Tony Scott, Trailblazer

Okay, so Jerry Bruckheimer and Tony Scott were asking for it by naming their latest mega-production Déjà Vu. These dudes aren't exactly paragons of innovation, unless taking rhetorical hysteria to awesome new heights counts. As the opening credits roll—by which of course I mean roll, zip, flicker, fade, zoom and swerve—you get a good solid smack of the Tony Scott touch. The man never met a strobe cut, filter effect, or inexplicable helicopter shot he didn't love, and love to inflict on the humblest scene. In this case, it's the boarding of passengers on the Alvin Stumpf Ferry, sailors and kiddies and cute ol' grandpa heading across the Mississippi River for Mardi Gras in New Orleans. Given the way they've been sliced and diced in editing, you'd think they must have plunged into some gnarly vortex of the space-time continuum.

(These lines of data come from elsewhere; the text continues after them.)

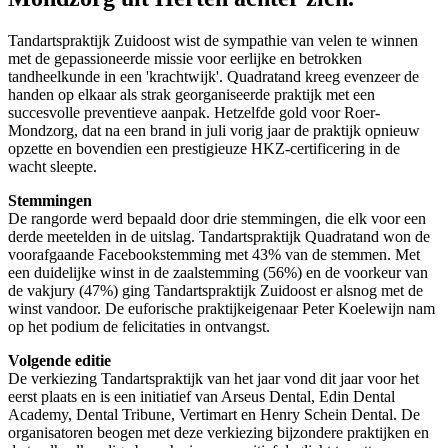
Tandartspraktijk Zuidoost wist de sympathie van velen te winnen
met de gepassioneerde missie voor eerlijke en betrokken
tandheelkunde in een 'krachtwijk'. Quadratand kreeg evenzeer de
handen op elkaar als strak georganiseerde praktijk met een
succesvolle preventieve aanpak. Hetzelfde gold voor Roer-
Mondzorg, dat na een brand in juli vorig jaar de praktijk opnieuw
opzette en bovendien een prestigieuze HKZ-certificering in de
wacht sleepte.
Stemmingen
De rangorde werd bepaald door drie stemmingen, die elk voor een
derde meetelden in de uitslag. Tandartspraktijk Quadratand won de
voorafgaande Facebookstemming met 43% van de stemmen. Met
een duidelijke winst in de zaalstemming (56%) en de voorkeur van
de vakjury (47%) ging Tandartspraktijk Zuidoost er alsnog met de
winst vandoor. De euforische praktijkeigenaar Peter Koelewijn nam
op het podium de felicitaties in ontvangst.
Volgende editie
De verkiezing Tandartspraktijk van het jaar vond dit jaar voor het
eerst plaats en is een initiatief van Arseus Dental, Edin Dental
Academy, Dental Tribune, Vertimart en Henry Schein Dental. De
organisatoren beogen met deze verkiezing bijzondere praktijken en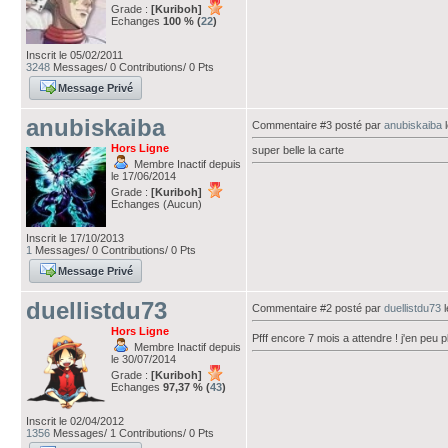
Grade :
[Kuriboh]
Echanges
100 % (
22
)
Inscrit le 05/02/2011
3248
Messages/ 0 Contributions/ 0 Pts
Message Privé
anubiskaiba
Commentaire #3 posté par
anubiskaiba
l
Hors Ligne
super belle la carte
Membre Inactif depuis
le 17/06/2014
Grade :
[Kuriboh]
Echanges (Aucun)
Inscrit le 17/10/2013
1
Messages/ 0 Contributions/ 0 Pts
Message Privé
duellistdu73
Commentaire #2 posté par
duellistdu73
l
Hors Ligne
Pfff encore 7 mois a attendre ! j'en peu 
Membre Inactif depuis
le 30/07/2014
Grade :
[Kuriboh]
Echanges
97,37 % (
43
)
Inscrit le 02/04/2012
1356
Messages/ 1 Contributions/ 0 Pts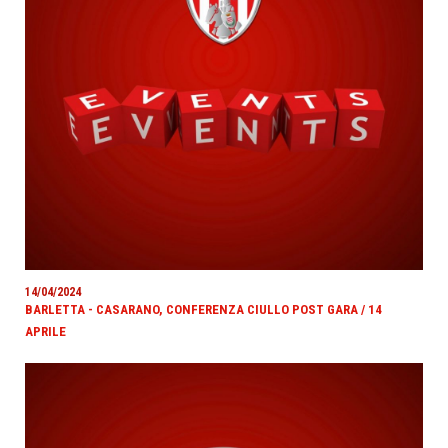
14/04/2024
BARLETTA - CASARANO, CONFERENZA CIULLO POST GARA / 14
APRILE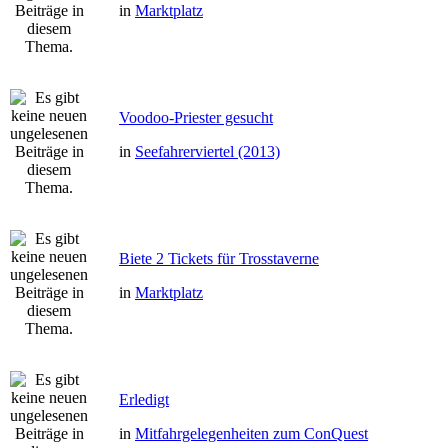
in
Marktplatz
Voodoo-Priester gesucht
in
Seefahrerviertel (2013)
Biete 2 Tickets für Trosstaverne
in
Marktplatz
Erledigt
in
Mitfahrgelegenheiten zum ConQuest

We'll be getting to that.

So yeah, Déjà Vu: you've seen it all before. Take that, billionaire losers! Except you haven't quite. Déjà Vuisn't as sleek a genre pleasure as Enemy of the State, but it does have a freaky little trick up its sleeve. The story goes like this: the ferry blows up (seen it), Denzel Washington struts on the scene to investigate (seen it), clues are discovered (seen it), a dead girl is found under mysterious circumstances (seen it), Val Kilmer arrives looking kind of pudgy (. . .), everyone heads off to a top secret government base and climbs into a gigantic spark plug. There, joined by the usual group of wiseass technicians, they begin to retrace events with the help of Snow White, a next-level surveillance system linked up, naturally, to seven satellites. The console renders real-time composite images of anything that happened four days ago, from any angle, through all obstacles, and in the visual vocabulary of the 21st century blockbuster. Except that actually it's a time machine. (Now here is something new.)

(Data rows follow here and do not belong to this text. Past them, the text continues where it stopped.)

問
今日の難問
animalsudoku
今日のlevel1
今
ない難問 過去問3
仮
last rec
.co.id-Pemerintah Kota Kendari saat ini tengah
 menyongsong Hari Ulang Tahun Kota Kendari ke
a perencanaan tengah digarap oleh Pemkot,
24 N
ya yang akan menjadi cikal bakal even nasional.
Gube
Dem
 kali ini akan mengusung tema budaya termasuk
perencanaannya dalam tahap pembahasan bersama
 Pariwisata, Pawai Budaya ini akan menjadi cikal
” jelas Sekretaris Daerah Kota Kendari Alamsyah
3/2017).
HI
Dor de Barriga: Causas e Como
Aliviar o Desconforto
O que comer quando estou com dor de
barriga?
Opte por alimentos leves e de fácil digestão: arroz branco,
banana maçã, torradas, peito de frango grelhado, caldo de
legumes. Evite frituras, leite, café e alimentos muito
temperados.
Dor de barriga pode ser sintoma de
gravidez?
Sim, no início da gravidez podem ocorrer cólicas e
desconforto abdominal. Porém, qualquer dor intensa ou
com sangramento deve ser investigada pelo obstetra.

It's at this point in an otherwise routine techno-thriller that Déjà Vu takes a delirious turn into what might generously be called preposterous sci-fi gobbledygook, but just as accurately described as the most unexpected essay on movie metaphysics ever plunked down in the middle of a Hollywood blockbuster. Hunched over Snow White, ATF stud Doug Carlin (Washington) and FBI agent Andrew Pryzwarra (Kilmer) cyber-stalk the exceedingly lovely Claire Kuchever (Paula Patton), their only lead in the case. As they snoop around her apartment, jiggling controllers like God on an Xbox, the tech heads discourse on the nature of their toy. Space, you see, can be folded in half, like a sheet of paper. With the proper optics and enough electricity to power the Eastern Seaboard you can create a wormhole, a sort of bridge, and on the other side of the bridge is the past. Or whatever. Point is, during all this pseudo-scientific yip yap, we've been watching characters in a movie watch characters in a movie of their own direction. It doesn't take a double major in quantum physics and cinema studies to realize that time travel in Déjà Vu is precisely the concept of movies themselves. Space folded in half: the space of the screen and the space of the things dancing upon it. Snow White is a screen into the past, and what film isn't?

Of course Scott and his screenwriters (Bill Marsilii and Terry Rossio) are less interested in concepts to explore than high concept gimmickry. But why complain when it results in a car chase that simultaneously blows shit up on two different time planes? Bruckheimer's more-is-more ethos may well have reached a theoretical limit. As for Scott, he heads into the third act with relative restraint, sending Carlin to hunt down a disgruntled patriot (Jim Caviezel) who killed 500 sailors because, you know, the government sucks and stuff. Scottwouldn't know subtext if it rose out of the bayou and ripped off his arm, but that doesn't stop him from sprinkling on references to Katrina (Déjà Vu, the first film shot in post-Katrina New Orleans, makes an emphatic, if unnecessary, point of staging a big scene in the ruins of the Ninth Ward), domestic terrorism and Iraq. So Déjà Vu re-invents itself once more as a time-travel romance meets anti-terrorist action flick. Had Scott kept going with this batty project—there's a musical and a dinosaur picture in here somewhere—I'd have followed him all the way.